Strategi Bioekonomi Nasional Kolombia adalah rencana pembangunan bioekonomi jangka panjang pasca-konflik yang berfokus pada evaluasi, konservasi, pengelolaan, dan penggunaan sumber daya hayati yang berharga secara berkelanjutan.
Prof. Federica Di Palma, anggota profesor di Sekolah Ilmu Biologi UEA dan Profesor Kehormatan di Sekolah Kedokteran Norwich, memimpin konsorsium EBP-Kolombia bersama Prof. Silvia Restrepo di Universitas Los Andes, Kolombia.
“Kolombia memiliki kekayaan genom yang sangat besar dan penting secara internasional yang belum dimanfaatkan,” ujar Prof. Di Palma.”Dengan membentuk komunitas kolaboratif untuk mengembangkan kapasitas penelitian molekuler Kolombia dan menciptakan bioekonomi, kami dapat bekerja menuju pengelolaan dan konservasi yang berkelanjutan.”
Tujuan EBP adalah menyediakan katalog sekuens DNA lengkap dari semua 1,8 juta spesies tumbuhan, hewan dan jamur yang bernama serta eukariota bersel tunggal.
Spesies Kolombia memberikan kontribusi luar biasa, seperti tanaman kakao dan hewan terancam, termasuk beruang Andes.
Karenanya, pengurutan genom dapat memberikan penemuan molekul, serat, dan protein baru yang dapat memiliki aplikasi kesehatan dan industri, dan juga menyediakan keamanan pangan dan gizi.
Prof.
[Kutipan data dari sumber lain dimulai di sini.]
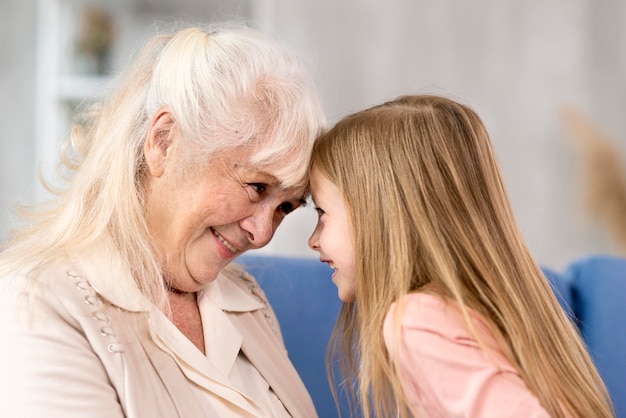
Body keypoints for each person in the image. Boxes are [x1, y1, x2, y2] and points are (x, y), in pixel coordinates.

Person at [0, 23, 326, 417]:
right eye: (257, 187)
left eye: (285, 208)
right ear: (164, 142)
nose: (262, 234)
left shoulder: (246, 297)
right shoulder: (37, 304)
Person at [307, 94, 614, 418]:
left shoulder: (417, 320)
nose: (313, 240)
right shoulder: (488, 310)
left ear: (380, 215)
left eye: (322, 212)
Di Palma berharap strategi tersebut pada akhirnya akan membantu mengentaskan kemiskinan, ketidaksetaraan dan konflik, serta mempertahankan perdamaian.
Rencana tersebut mempromosikan pendekatan inovatif untuk pertanian, pariwisata, daur ulang, obat-obatan dan banyak lagi, sambil mengatasi tantangan sosial, lingkungan dan ekonomi.
“NBS dan EBP juga dapat berfungsi sebagai model alternatif untuk pembangunan ekonomi yang dapat diadopsi oleh negara-negara dengan kondisi yang sama,” ujar Prof Di Palma.
Pada Desember 2021, EBP mencakup 5.000 ilmuwan dan staf teknis di 44 lembaga anggota di 22 negara di setiap benua kecuali Antartika.
Ada 49 proyek terafiliasi yang mencakup sebagian besar kelompok taksonomi utama eukariota, yang memiliki akses ke puluhan ribu sampel berkualitas tinggi dari koleksi museum dan ahli biologi lapangan.
Bumi diperkirakan akan kehilangan 50 persen keanekaragaman hayatinya pada akhir abad ini tanpa tindakan untuk mengekang perubahan iklim dan melindungi kesehatan ekosistem global.
Membuat perpustakaan digital sekuens DNA untuk semua kehidupan eukariotik yang diketahui dapat membantu menghasilkan alat yang efektif untuk mencegah hilangnya keanekaragaman hayati dan penyebaran patogen, memantau dan melindungi ekosistem, serta meningkatkan layanan ekosistem.